*** Begin section ***

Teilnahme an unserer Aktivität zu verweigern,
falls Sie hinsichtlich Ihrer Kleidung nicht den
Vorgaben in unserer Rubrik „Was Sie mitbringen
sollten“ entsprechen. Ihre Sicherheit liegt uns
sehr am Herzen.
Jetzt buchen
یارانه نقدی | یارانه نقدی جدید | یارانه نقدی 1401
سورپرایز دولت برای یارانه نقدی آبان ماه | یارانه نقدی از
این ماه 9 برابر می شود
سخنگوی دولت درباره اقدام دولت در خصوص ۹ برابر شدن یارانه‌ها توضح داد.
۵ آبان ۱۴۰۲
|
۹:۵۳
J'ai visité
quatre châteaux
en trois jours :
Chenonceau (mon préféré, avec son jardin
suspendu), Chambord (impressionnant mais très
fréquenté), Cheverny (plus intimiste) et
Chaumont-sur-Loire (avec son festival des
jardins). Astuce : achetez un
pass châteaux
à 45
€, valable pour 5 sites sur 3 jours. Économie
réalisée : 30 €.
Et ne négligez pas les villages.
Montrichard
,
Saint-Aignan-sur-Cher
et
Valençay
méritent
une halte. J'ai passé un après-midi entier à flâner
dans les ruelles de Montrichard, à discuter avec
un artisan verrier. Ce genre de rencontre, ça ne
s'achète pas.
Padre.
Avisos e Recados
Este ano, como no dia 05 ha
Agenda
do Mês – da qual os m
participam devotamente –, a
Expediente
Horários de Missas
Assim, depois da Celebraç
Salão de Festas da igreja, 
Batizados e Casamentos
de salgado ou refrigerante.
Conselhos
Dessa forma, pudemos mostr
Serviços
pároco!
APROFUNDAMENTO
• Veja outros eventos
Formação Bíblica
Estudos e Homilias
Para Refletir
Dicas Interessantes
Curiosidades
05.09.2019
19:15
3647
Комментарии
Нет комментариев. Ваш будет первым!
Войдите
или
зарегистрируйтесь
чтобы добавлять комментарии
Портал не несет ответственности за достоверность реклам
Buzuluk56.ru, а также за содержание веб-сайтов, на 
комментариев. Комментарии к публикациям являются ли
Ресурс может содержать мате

*** End section ***

ACTIVITY
Begin at the line that has "3 jours. Économie" in the entries above; stop after the line that has "Портал не несет". Transcribe exactly those lines and no others.

WORKED SOLUTION
€, valable pour 5 sites sur 3 jours. Économie
réalisée : 30 €.
Et ne négligez pas les villages.
Montrichard
,
Saint-Aignan-sur-Cher
et
Valençay
méritent
une halte. J'ai passé un après-midi entier à flâner
dans les ruelles de Montrichard, à discuter avec
un artisan verrier. Ce genre de rencontre, ça ne
s'achète pas.
Padre.
Avisos e Recados
Este ano, como no dia 05 ha
Agenda
do Mês – da qual os m
participam devotamente –, a
Expediente
Horários de Missas
Assim, depois da Celebraç
Salão de Festas da igreja, 
Batizados e Casamentos
de salgado ou refrigerante.
Conselhos
Dessa forma, pudemos mostr
Serviços
pároco!
APROFUNDAMENTO
• Veja outros eventos
Formação Bíblica
Estudos e Homilias
Para Refletir
Dicas Interessantes
Curiosidades
05.09.2019
19:15
3647
Комментарии
Нет комментариев. Ваш будет первым!
Войдите
или
зарегистрируйтесь
чтобы добавлять комментарии
Портал не несет ответственности за достоверность реклам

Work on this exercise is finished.